::: Data supplied

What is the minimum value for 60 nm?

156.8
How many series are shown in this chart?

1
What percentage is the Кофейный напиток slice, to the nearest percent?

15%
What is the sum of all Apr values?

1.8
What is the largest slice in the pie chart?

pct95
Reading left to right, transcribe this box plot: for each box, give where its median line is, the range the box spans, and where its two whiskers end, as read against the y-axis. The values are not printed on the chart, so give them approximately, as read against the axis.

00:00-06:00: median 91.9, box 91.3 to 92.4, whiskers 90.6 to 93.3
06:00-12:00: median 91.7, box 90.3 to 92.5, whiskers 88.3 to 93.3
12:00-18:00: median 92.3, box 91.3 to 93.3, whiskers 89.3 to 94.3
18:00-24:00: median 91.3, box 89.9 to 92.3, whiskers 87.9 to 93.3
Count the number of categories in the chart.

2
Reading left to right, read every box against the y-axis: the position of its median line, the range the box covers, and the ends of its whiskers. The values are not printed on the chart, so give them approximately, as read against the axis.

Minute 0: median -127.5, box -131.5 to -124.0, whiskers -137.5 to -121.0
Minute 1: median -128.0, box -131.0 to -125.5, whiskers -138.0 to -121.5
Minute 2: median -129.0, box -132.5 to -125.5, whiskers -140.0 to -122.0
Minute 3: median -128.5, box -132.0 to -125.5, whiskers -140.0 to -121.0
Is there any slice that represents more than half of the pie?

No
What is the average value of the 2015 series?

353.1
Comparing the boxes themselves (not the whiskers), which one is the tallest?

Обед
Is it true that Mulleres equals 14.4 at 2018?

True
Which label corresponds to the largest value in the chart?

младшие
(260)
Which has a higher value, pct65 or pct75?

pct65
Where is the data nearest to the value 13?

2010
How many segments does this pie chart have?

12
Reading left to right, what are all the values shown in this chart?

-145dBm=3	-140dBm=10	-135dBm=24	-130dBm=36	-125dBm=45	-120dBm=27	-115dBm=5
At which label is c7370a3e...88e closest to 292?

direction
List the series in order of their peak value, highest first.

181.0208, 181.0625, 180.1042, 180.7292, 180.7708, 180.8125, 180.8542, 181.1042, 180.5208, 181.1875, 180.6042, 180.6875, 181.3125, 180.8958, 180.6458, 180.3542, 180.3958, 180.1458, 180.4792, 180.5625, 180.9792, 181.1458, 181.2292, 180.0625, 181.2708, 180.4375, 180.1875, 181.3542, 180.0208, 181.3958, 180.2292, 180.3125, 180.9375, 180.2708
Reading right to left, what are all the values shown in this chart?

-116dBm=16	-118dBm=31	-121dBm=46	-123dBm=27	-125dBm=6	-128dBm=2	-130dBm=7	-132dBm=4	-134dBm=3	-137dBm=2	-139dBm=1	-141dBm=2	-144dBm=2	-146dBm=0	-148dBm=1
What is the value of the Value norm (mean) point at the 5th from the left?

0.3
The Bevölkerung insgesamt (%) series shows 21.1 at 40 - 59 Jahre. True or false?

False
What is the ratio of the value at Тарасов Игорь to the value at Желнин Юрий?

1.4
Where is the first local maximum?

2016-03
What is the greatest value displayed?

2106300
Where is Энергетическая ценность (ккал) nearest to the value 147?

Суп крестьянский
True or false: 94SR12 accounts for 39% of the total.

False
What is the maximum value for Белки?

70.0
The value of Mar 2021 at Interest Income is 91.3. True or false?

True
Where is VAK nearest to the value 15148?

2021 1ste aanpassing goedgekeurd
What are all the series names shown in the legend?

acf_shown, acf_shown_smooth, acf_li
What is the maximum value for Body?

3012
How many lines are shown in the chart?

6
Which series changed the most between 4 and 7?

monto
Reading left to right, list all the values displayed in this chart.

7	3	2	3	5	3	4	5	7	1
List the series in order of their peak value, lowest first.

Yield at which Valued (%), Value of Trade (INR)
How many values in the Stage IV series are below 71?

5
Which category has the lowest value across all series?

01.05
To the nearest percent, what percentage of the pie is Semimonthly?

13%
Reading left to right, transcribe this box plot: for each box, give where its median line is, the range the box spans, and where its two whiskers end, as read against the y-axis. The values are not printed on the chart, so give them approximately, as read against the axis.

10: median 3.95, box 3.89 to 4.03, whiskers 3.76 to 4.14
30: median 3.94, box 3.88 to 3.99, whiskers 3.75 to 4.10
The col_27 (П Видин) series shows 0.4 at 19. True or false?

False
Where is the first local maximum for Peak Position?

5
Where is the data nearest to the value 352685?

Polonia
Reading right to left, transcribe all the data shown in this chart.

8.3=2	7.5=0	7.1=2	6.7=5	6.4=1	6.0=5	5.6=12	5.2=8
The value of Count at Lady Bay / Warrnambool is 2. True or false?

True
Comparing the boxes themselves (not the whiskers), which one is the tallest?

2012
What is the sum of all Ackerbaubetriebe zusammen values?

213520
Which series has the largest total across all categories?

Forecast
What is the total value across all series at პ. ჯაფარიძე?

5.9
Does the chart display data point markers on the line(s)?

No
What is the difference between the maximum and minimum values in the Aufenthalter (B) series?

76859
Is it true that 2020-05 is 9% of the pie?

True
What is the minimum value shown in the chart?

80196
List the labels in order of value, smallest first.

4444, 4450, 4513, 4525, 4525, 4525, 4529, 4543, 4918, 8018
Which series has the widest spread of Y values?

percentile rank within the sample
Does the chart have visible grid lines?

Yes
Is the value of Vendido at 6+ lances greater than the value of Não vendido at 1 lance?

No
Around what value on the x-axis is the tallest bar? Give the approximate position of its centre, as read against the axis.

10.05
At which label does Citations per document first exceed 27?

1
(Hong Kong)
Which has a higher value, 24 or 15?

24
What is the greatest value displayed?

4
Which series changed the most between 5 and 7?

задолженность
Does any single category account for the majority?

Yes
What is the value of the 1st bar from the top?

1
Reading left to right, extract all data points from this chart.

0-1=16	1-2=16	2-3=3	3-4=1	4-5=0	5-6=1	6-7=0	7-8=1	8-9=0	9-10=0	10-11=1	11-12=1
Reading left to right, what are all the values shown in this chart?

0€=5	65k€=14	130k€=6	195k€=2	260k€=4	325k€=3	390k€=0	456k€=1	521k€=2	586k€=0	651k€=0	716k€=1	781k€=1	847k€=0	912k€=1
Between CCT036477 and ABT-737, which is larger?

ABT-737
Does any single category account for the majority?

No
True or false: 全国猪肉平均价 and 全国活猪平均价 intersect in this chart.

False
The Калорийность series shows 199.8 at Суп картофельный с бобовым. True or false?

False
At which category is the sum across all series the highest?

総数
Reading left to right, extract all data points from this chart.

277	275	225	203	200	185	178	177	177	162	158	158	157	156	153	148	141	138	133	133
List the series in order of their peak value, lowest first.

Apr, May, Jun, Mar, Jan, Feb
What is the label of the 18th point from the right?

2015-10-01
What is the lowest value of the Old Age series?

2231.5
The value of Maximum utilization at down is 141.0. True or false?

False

::::::

> **Work task**:
Locate each line in the records above that contains the word "order" and copy those lines. Treat case as significant, so a line counts only if its capitalization matches.

> **Your response**:
List the series in order of their peak value, highest first.
List the series in order of their peak value, lowest first.
List the labels in order of value, smallest first.
List the series in order of their peak value, lowest first.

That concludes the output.